Subject to some restrictions (such as the non-applicability of these limitations in case of fraud), these limitations are valid and enforceable under general Belgian civil law. Unfortunately, the unclear wording of this grey list clause and the absence of further explanations in the parliamentary preparatory works lead to legal uncertainty as to their validity and enforceability under the B2B Law.
Are there ways to avoid, or at least mitigate, the impact of the B2B Law on the Belgian corporate/M&A practice?
Is it possible to set the B2B rules on unfair clauses aside contractually?
No, as the B2B rules on unfair clauses are of mandatory law (at least), any contractual provision whereby parties waive the application of the B2B rules on unfair clauses to their agreement (or waive any rights resulting therefrom) will not be valid and will be unenforceable.
Can the B2B rules on unfair clauses be avoided by subjecting the agreement to another applicable law?
The B2B rules on unfair clauses are part of Belgian law and will therefore apply to Belgian law agreements. However, this does not mean that a choice for another applicable law will always suffice to avoid the application of the B2B rules as the application of conflict of law rules (Rome I Regulation) may result in the B2B Law being applicable regardless of a contractual choice for another applicable law, in particular given the (debated) qualification of the B2B Law as overriding mandatory law (“loi de police” / “politiewet”) in the parliamentary preparatory works.
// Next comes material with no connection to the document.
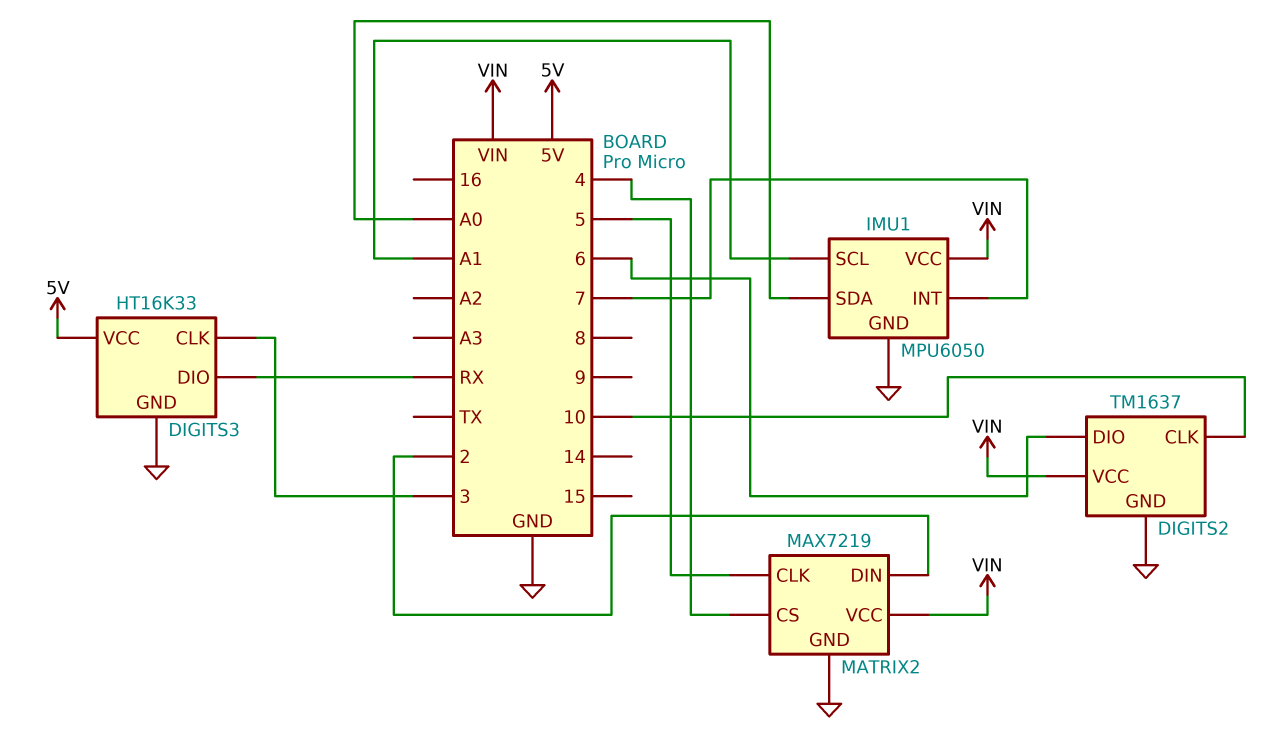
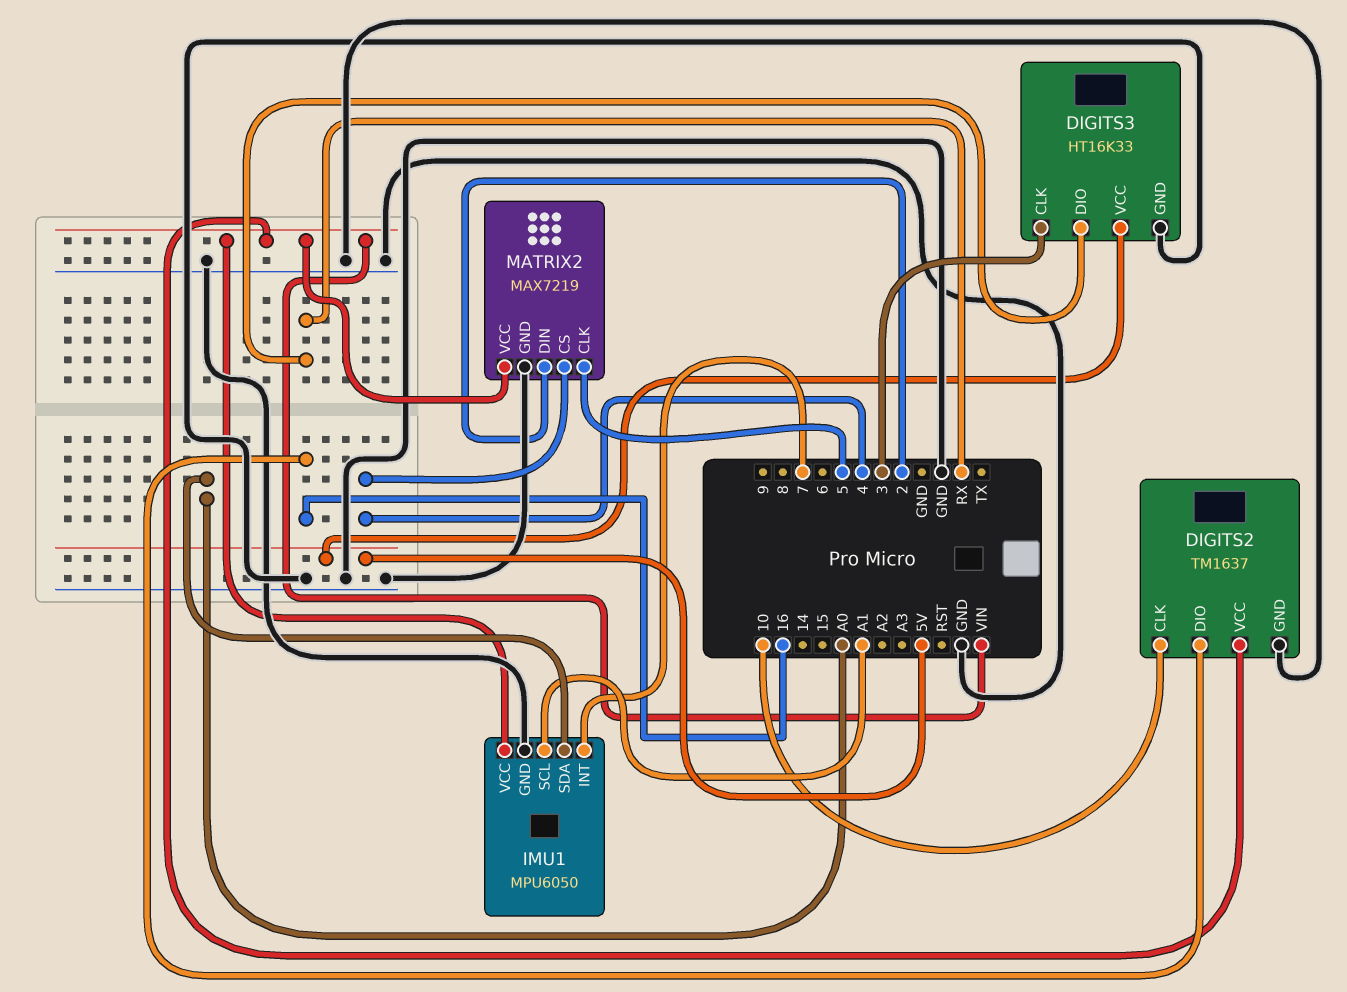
DIGITS2 pin DIO: 6 -> 16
What can be done in practice to mitigate the legal uncertainty for the Belgian M&A practice resulting from the B2B Law?
Most of the legal uncertainty for the Belgian M&A practice results from clauses on the grey list. Grey list clauses are presumed to be unfair and unlawful but the presumption is refutable by demonstrating that the clauses do not create a significant imbalance and are truly wanted by the parties. While it remains to be seen how this will be interpreted in case law, parties could consider the following options to mitigate the risks resulting from the B2B Law:
- Documenting their negotiations by keeping (written) track of concessions made by each party as well as of different drafts of the agreements circulated between them.
While a negotiated agreement is not excluded from the B2B Law, delivering proof that a clause was (specifically) negotiated between parties and understood and accepted by all may be very useful in refuting the grey list presumption. It is therefore important for parties to be able to prove as much as possible of their negotiations.
- Including in (the recitals to) the agreement further information on the motives of the parties for entering into and accepting certain (grey list) clauses.
- To the extent applicable, specifying in the agreement that certain clauses are the result of intertwined negotiations whereby parties made reciprocal concessions in order to arrive to a balanced result.
In addition, parties could consider explicitly stating which clauses in the agreement they consider to be core clauses. These core clauses are exempted from the fairness test provided they are transparent. The viability of this approach will of course depend on the interpretation the courts will give to the notion of “core clauses”. General boilerplate clauses whereby (nearly) all clauses are described as being “core clauses” are unlikely to be effective and may even be counterproductive.